Imagine you’ve paid thousands of dollars to meet with an attorney and sign a will, but when you pass away, your intentions are not followed—and the wrong people inherit your hard-earned money. This type of nightmare scenario is surprisingly common, and it can easily happen if you are not aware of the types of accounts that bypass your will entirely, passing directly to beneficiaries or joint owners. For retirees and high-net-worth professionals, knowing these distinctions is crucial for effective estate planning. Let’s explore what types of assets ignore your will altogether.
Retirement Account with a Beneficiary
Retirement accounts, such as 401(k)s, IRAs, and pension plans, usually come with a beneficiary designation rather than passing through a will. Sometimes these beneficiary forms are completed when the account is first opened, then locked away and forgotten for years. The named beneficiaries, however, receive the assets directly upon the account holder’s death, regardless of what’s stated in the will.

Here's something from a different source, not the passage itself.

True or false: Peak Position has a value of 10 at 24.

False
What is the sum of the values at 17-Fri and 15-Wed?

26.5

That’s why it’s important to periodically review and update your beneficiary designations to ensure they align with your current wishes. If no beneficiary is named, the account may default to your estate. In that case, a will would usually govern—but without a beneficiary, the distribution process may be costlier and more complicated than necessary. Plus, updating beneficiaries is a simple process that can avoid the legal fees of changing a will.
» Glassman Pro Tip: If charity is part of your estate plan, consider naming a charity or Donor-Advised Fund as a beneficiary for your pre-tax retirement accounts. This can be a great way to avoid income tax on a pre-tax asset while still maintaining the flexibility to change your beneficiaries later, if you wish.
Life Insurance
Life insurance is another type of asset that usually ignores your will. Life insurance policies typically have a named beneficiary or beneficiaries, similar to retirement accounts. By naming a primary beneficiary and contingent beneficiaries on these types of accounts and policies, it can be easy to make sure your intentions are followed. But do keep your beneficiaries updated as your intentions change.

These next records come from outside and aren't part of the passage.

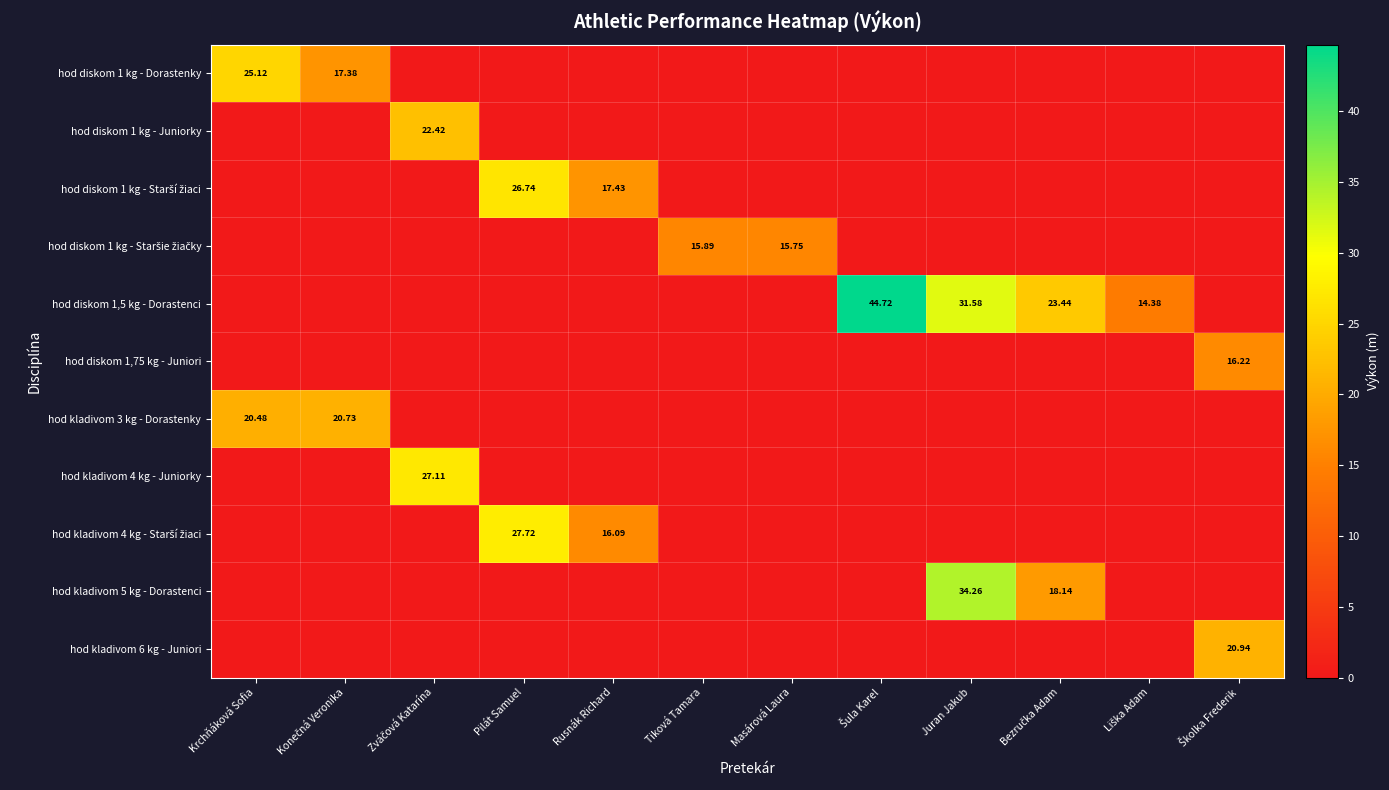

The value of hod diskom 1 kg - Dorastenky at Bezručka Adam is 0.0. True or false?

True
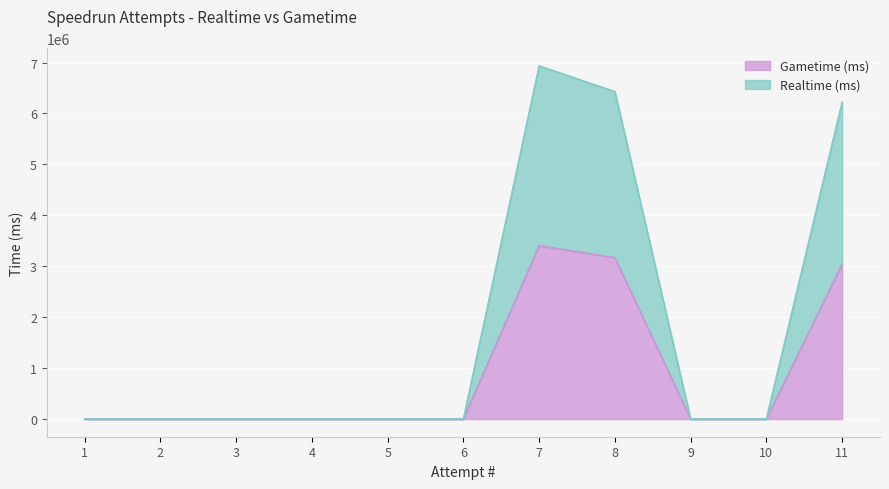

What is the difference between the second highest and minimum values in the Realtime (ms) series?

6427270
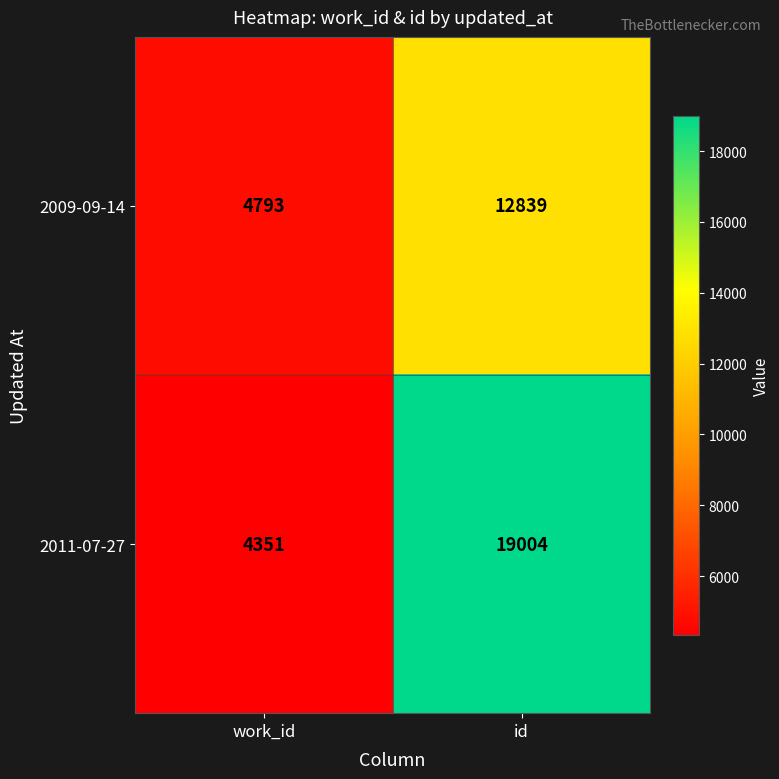

At which category does the chart reach its peak across all series?

id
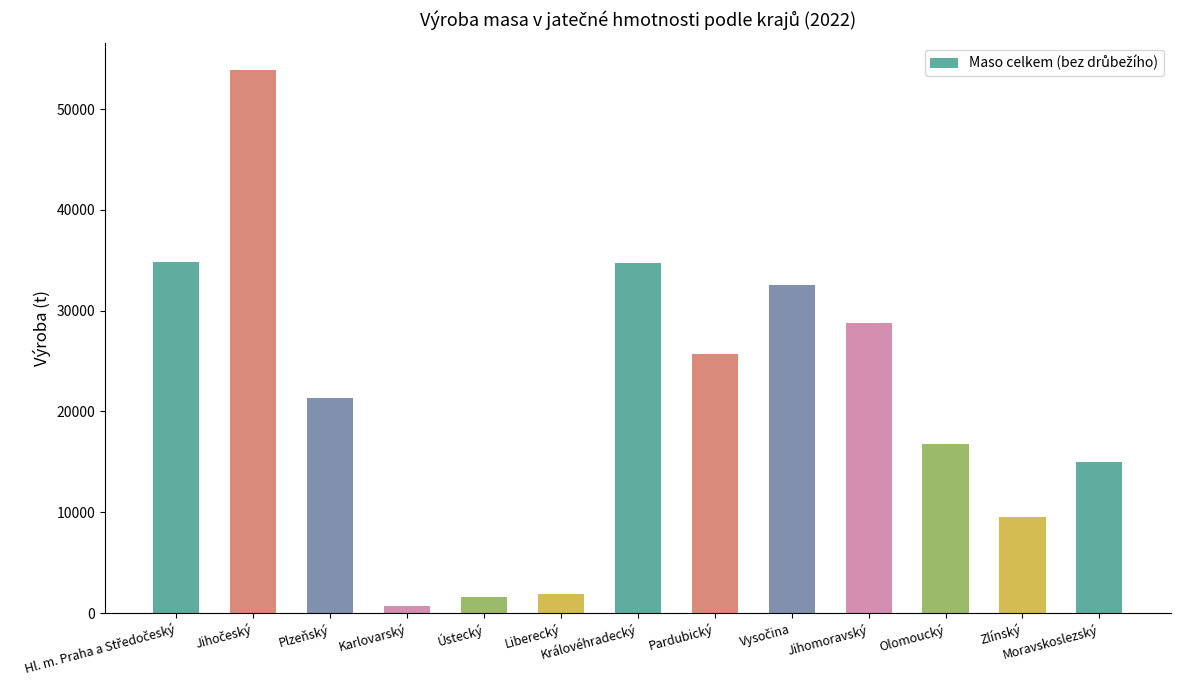

What is the value of the 10th bar from the left?

28766.7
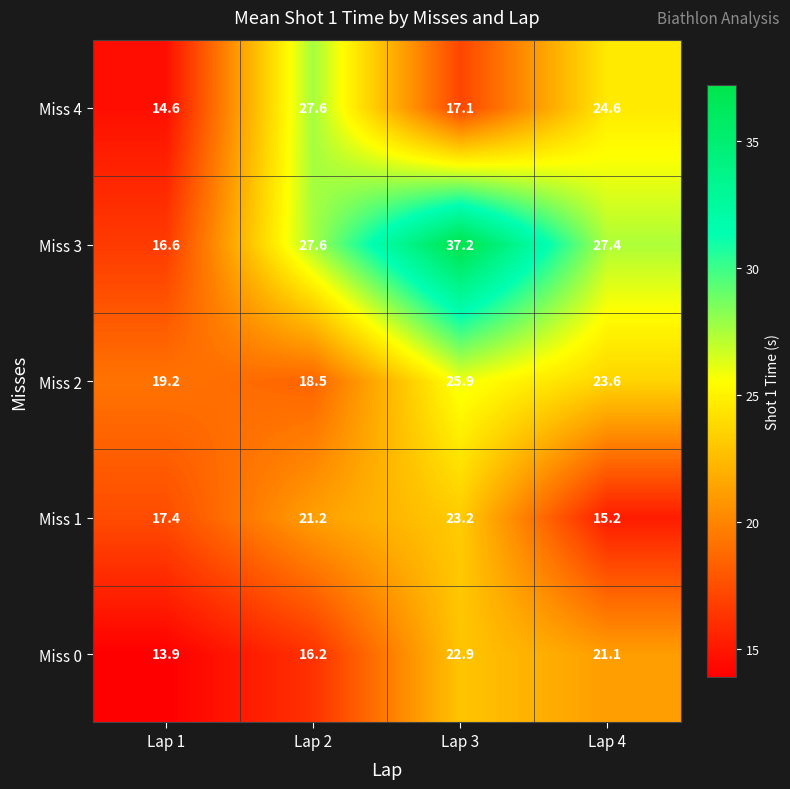

At Lap 3, list the series in order from largest to smallest.

Miss 3, Miss 2, Miss 1, Miss 0, Miss 4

» Glassman Pro Tip: As your life changes, it’s important to keep your beneficiary forms up-to-date. Key life events that should make you pause and reassess your plan include marriages, births, deaths, divorces, and others.
Trusts
Trusts are powerful tools for managing and distributing assets according to your wishes, independent of your will. In fact, many high-net-worth individuals use trusts to intentionally avoid having assets flow through their will and thus being subject to probate, the public process by which the distribution of a will is overseen through the court system. Trusts are frequently used to avoid probate, provide additional privacy, and help with complex asset distribution plans.
There are many types of trusts, but they generally fall into two categories: revocable and irrevocable. Revocable trusts allow you to retain control and make changes during your lifetime, while irrevocable trusts transfer control to a trustee and cannot easily be altered or revoked. The key is that if assets are titled in trust, the distribution follows the terms of the trust agreement rather than your will. This is one of the key benefits of a revocable trust.
» Glassman Pro Tip: When it comes to key considerations such as whether a trust is appropriate, how to structure a trust, and how to choose a trustee, a qualified estate attorney can be invaluable. If you do not already have an estate attorney, your Glassman advisory team can help you find one.
TOD and POD Accounts
Transfer on Death (TOD) and Payable on Death (POD) accounts are straightforward mechanisms to transfer assets outside of a will. TOD accounts, typically used for securities and brokerage accounts, allow you to name a beneficiary who will automatically inherit the assets upon your death. POD accounts work similarly for bank accounts. These designations are easy to set up, and they provide a clear, direct path for asset transfer. Adding POD or TOD instructions to an account can also avoid probate, and they can be easily changed in the future.
Joint Accounts
If they have survivorship rights, joint accounts also ignore your will when there are surviving account owners. Joint accounts can come in several forms, including:
- Joint Tenancy with Right of Survivorship (JTWROS). In JTWROS accounts, co-owners have equal rights to the entire account. Upon the death of one owner, the assets automatically transfer to the surviving owner(s). This bypasses the will and probate process entirely.
- Tenants by the Entirety (TBE). TBE accounts are similar to JTWROS accounts, but in certain cases they can offer additional creditor protection to the account owners. Like with JTWROS, the surviving account owner usually retains the assets after the first to die, ignoring a will and probate.
- Tenancy in Common (TIC). TIC accounts are different. They allow each owner to hold a specific percentage of the account. Upon death, the deceased owner’s share is distributed according to their will, not automatically to the surviving owner(s).
Understanding these distinctions can help you tailor your estate plan, in consultation with a qualified attorney, to your specific needs and goals. At Glassman Wealth, regularly reviewing and updating beneficiary designations, account titles, and trust agreements are all part of ensuring your assets are distributed according to your wishes. Our goal is always to provide peace of mind for you and your heirs.